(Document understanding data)
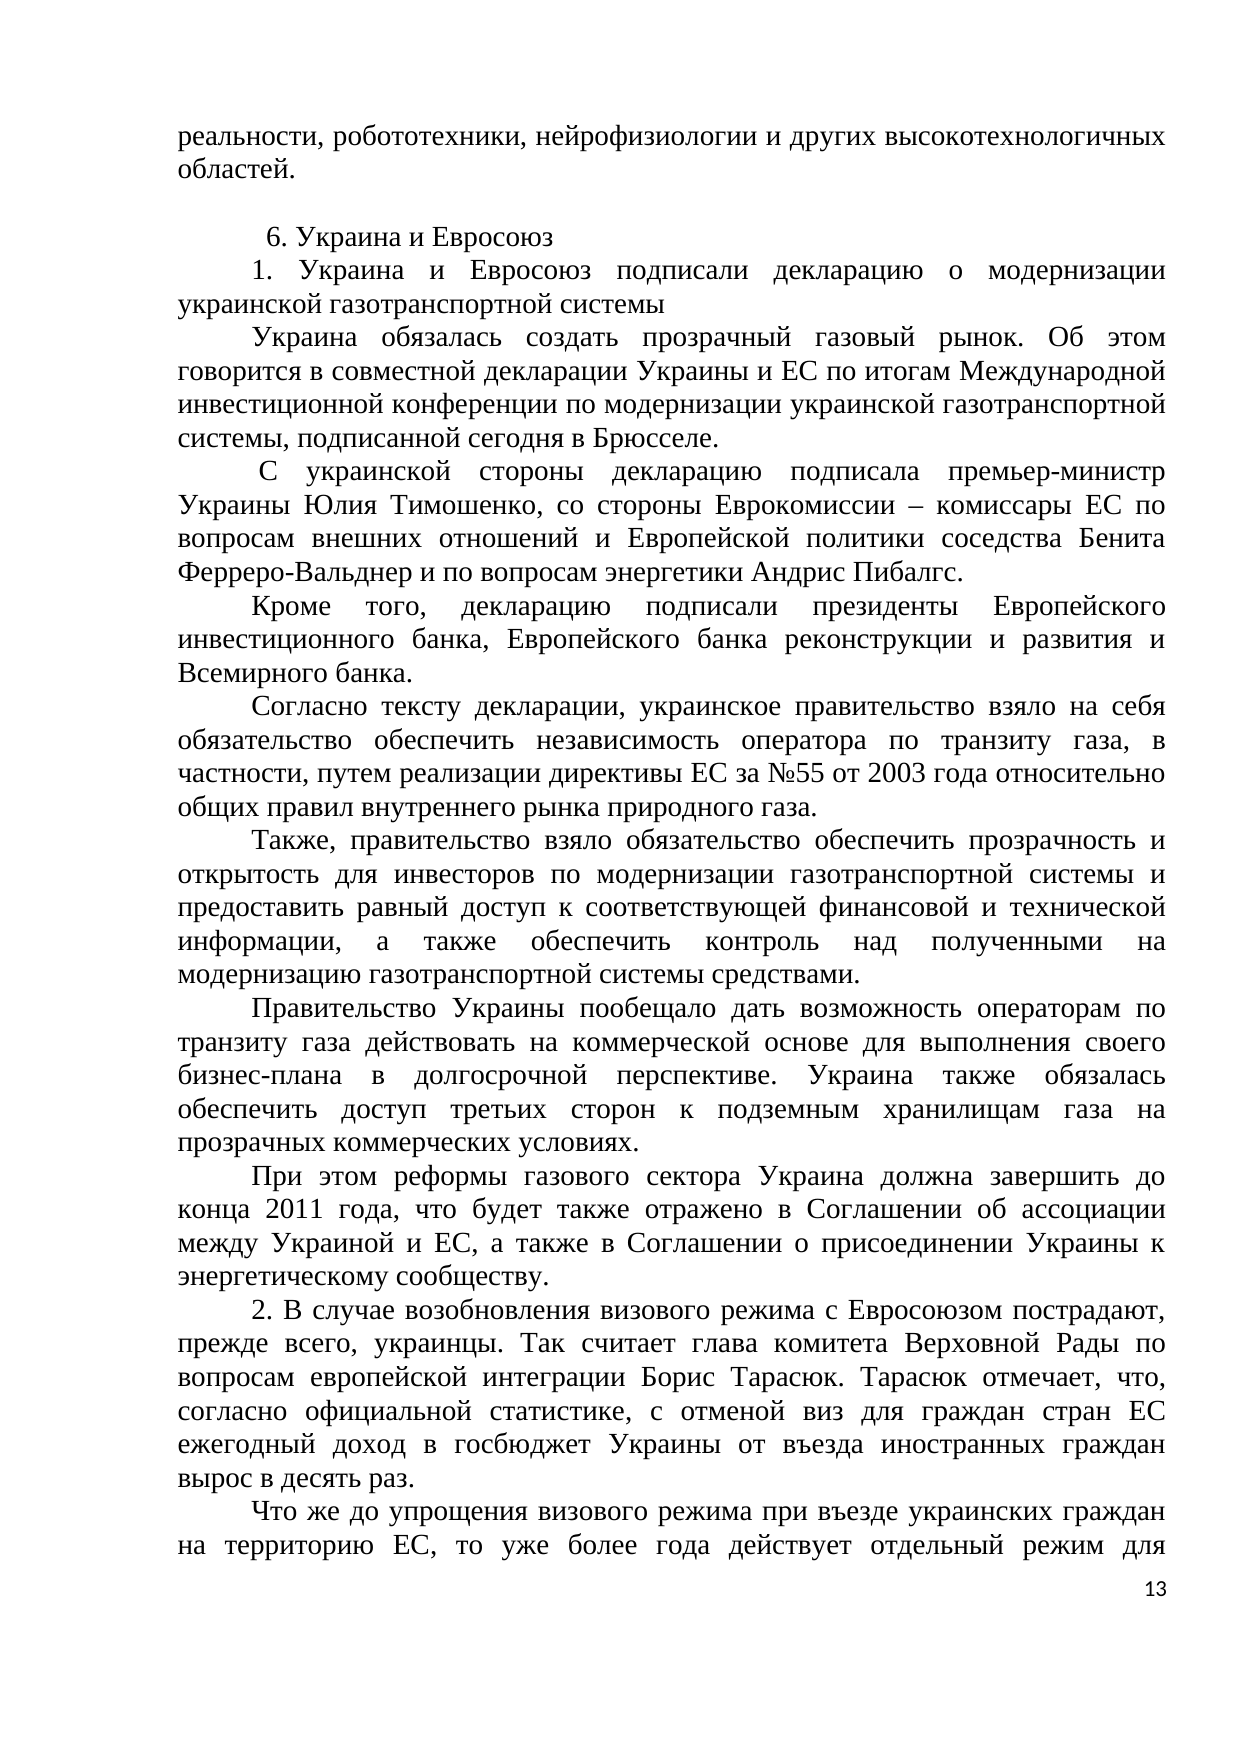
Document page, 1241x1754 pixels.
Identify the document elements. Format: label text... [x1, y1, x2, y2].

text 6. Украина и Евросоюз [177, 219, 1167, 252]
text 1. Украина и Евросоюз подписали декларацию о модернизации украинской газотранспортной системы [177, 252, 1167, 319]
text 2. В случае возобновления визового режима с Евросоюзом пострадают, прежде всего, украинцы. Так считает глава комитета Верховной Рады по вопросам европейской интеграции Борис Тарасюк. Тарасюк отмечает, что, согласно официальной статистике, с отменой виз для граждан стран ЕС ежегодный доход в госбюджет Украины от въезда иностранных граждан вырос в десять раз. [177, 1292, 1167, 1493]
text Украина обязалась создать прозрачный газовый рынок. Об этом говорится в совместной декларации Украины и ЕС по итогам Международной инвестиционной конференции по модернизации украинской газотранспортной системы, подписанной сегодня в Брюсселе. [177, 319, 1167, 453]
text При этом реформы газового сектора Украина должна завершить до конца 2011 года, что будет также отражено в Соглашении об ассоциации между Украиной и ЕС, а также в Соглашении о присоединении Украины к энергетическому сообществу. [177, 1158, 1167, 1292]
text Кроме того, декларацию подписали президенты Европейского инвестиционного банка, Европейского банка реконструкции и развития и Всемирного банка. [177, 588, 1167, 688]
text Согласно тексту декларации, украинское правительство взяло на себя обязательство обеспечить независимость оператора по транзиту газа, в частности, путем реализации директивы ЕС за №55 от 2003 года относительно общих правил внутреннего рынка природного газа. [177, 688, 1167, 822]
text Правительство Украины пообещало дать возможность операторам по транзиту газа действовать на коммерческой основе для выполнения своего бизнес-плана в долгосрочной перспективе. Украина также обязалась обеспечить доступ третьих сторон к подземным хранилищам газа на прозрачных коммерческих условиях. [177, 990, 1167, 1158]
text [177, 1493, 1167, 1560]
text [177, 118, 1167, 185]
text С украинской стороны декларацию подписала премьер-министр Украины Юлия Тимошенко, со стороны Еврокомиссии – комиссары ЕС по вопросам внешних отношений и Европейской политики соседства Бенита Ферреро-Вальднер и по вопросам энергетики Андрис Пибалгс. [177, 453, 1167, 588]
text Также, правительство взяло обязательство обеспечить прозрачность и открытость для инвесторов по модернизации газотранспортной системы и предоставить равный доступ к соответствующей финансовой и технической информации, а также обеспечить контроль над полученными на модернизацию газотранспортной системы средствами. [177, 822, 1167, 990]
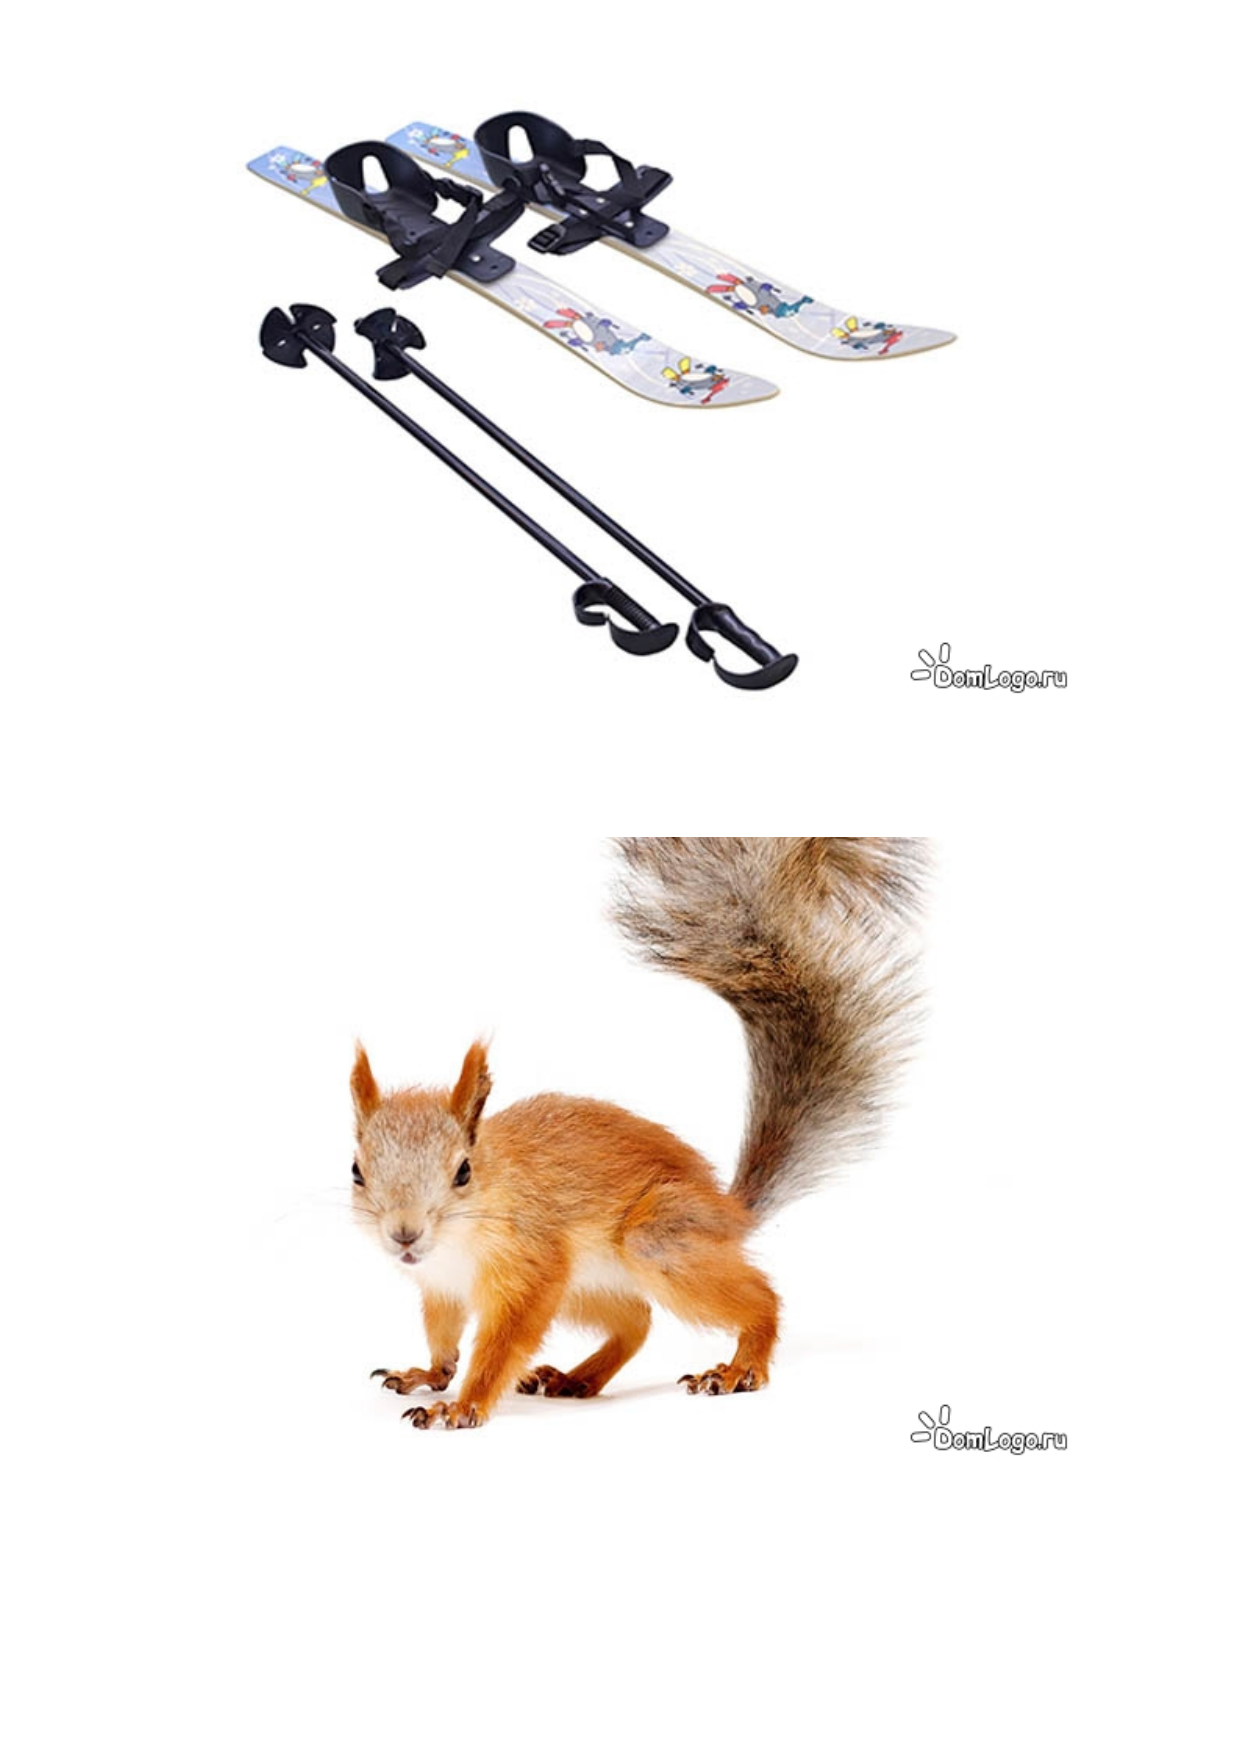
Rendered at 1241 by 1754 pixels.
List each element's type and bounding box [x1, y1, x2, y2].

picture [75, 837, 1075, 1463]
picture [75, 75, 1075, 701]
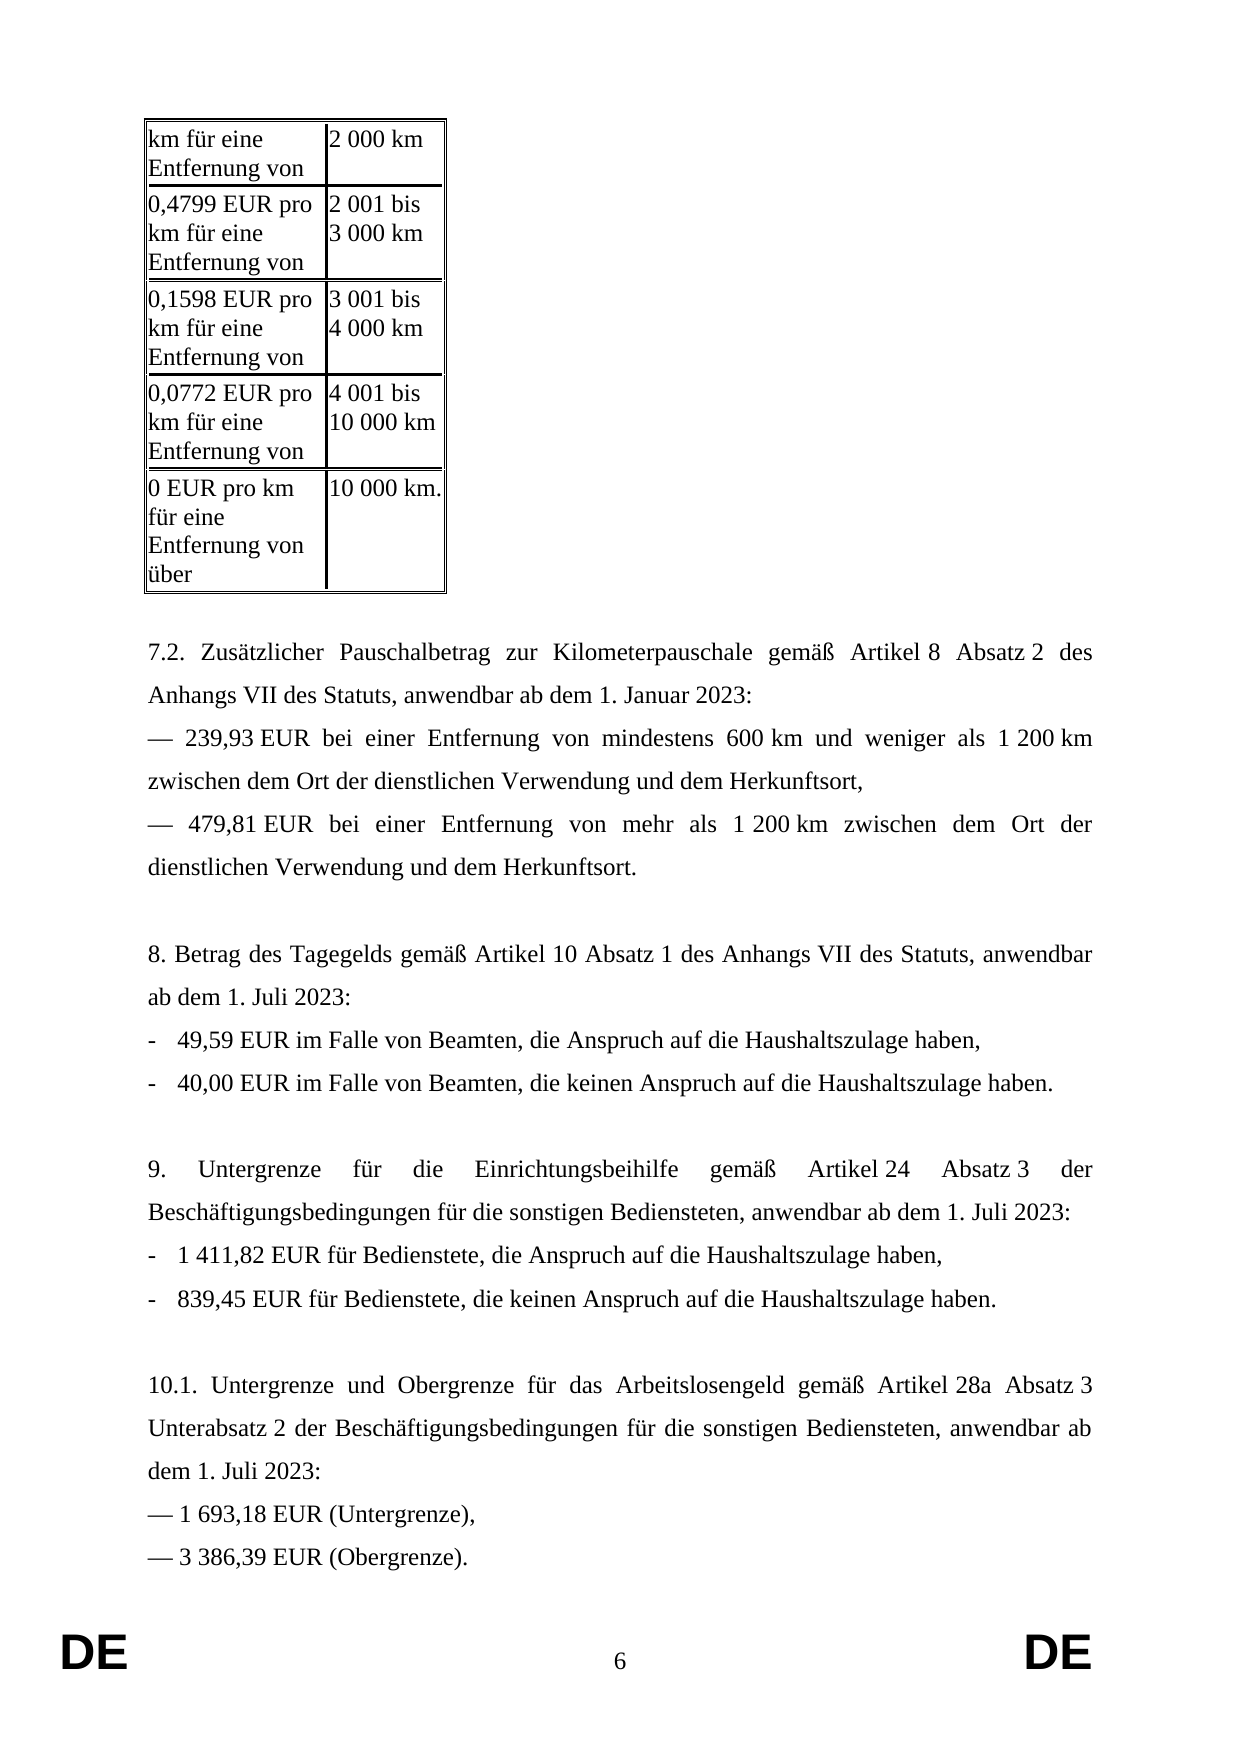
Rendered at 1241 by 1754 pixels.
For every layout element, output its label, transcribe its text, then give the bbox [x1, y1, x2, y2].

• REQUIREMENT: Restate the records above verbatim. Pictures stay out.

• OUTPUT FOR THIS EXERCISE:
Document page, 1241x1754 pixels.
Identify the document elements. Format: label text... [x1, y1, x2, y2].

text 6. Украина и Евросоюз [177, 219, 1167, 252]
text 1. Украина и Евросоюз подписали декларацию о модернизации украинской газотранспортной системы [177, 252, 1167, 319]
text 2. В случае возобновления визового режима с Евросоюзом пострадают, прежде всего, украинцы. Так считает глава комитета Верховной Рады по вопросам европейской интеграции Борис Тарасюк. Тарасюк отмечает, что, согласно официальной статистике, с отменой виз для граждан стран ЕС ежегодный доход в госбюджет Украины от въезда иностранных граждан вырос в десять раз. [177, 1292, 1167, 1493]
text Украина обязалась создать прозрачный газовый рынок. Об этом говорится в совместной декларации Украины и ЕС по итогам Международной инвестиционной конференции по модернизации украинской газотранспортной системы, подписанной сегодня в Брюсселе. [177, 319, 1167, 453]
text При этом реформы газового сектора Украина должна завершить до конца 2011 года, что будет также отражено в Соглашении об ассоциации между Украиной и ЕС, а также в Соглашении о присоединении Украины к энергетическому сообществу. [177, 1158, 1167, 1292]
text Кроме того, декларацию подписали президенты Европейского инвестиционного банка, Европейского банка реконструкции и развития и Всемирного банка. [177, 588, 1167, 688]
text Согласно тексту декларации, украинское правительство взяло на себя обязательство обеспечить независимость оператора по транзиту газа, в частности, путем реализации директивы ЕС за №55 от 2003 года относительно общих правил внутреннего рынка природного газа. [177, 688, 1167, 822]
text Правительство Украины пообещало дать возможность операторам по транзиту газа действовать на коммерческой основе для выполнения своего бизнес-плана в долгосрочной перспективе. Украина также обязалась обеспечить доступ третьих сторон к подземным хранилищам газа на прозрачных коммерческих условиях. [177, 990, 1167, 1158]
text [177, 1493, 1167, 1560]
text [177, 118, 1167, 185]
text С украинской стороны декларацию подписала премьер-министр Украины Юлия Тимошенко, со стороны Еврокомиссии – комиссары ЕС по вопросам внешних отношений и Европейской политики соседства Бенита Ферреро-Вальднер и по вопросам энергетики Андрис Пибалгс. [177, 453, 1167, 588]
text Также, правительство взяло обязательство обеспечить прозрачность и открытость для инвесторов по модернизации газотранспортной системы и предоставить равный доступ к соответствующей финансовой и технической информации, а также обеспечить контроль над полученными на модернизацию газотранспортной системы средствами. [177, 822, 1167, 990]
Rendered at 1241 by 1754 pixels.
List each element's type and bounding box [x1, y1, x2, y2].

picture [75, 837, 1075, 1463]
picture [75, 75, 1075, 701]
Rendered at 1241 by 1754 pixels.
For every layout element, output its label, transcribe its text, then give the bbox [x1, y1, x2, y2].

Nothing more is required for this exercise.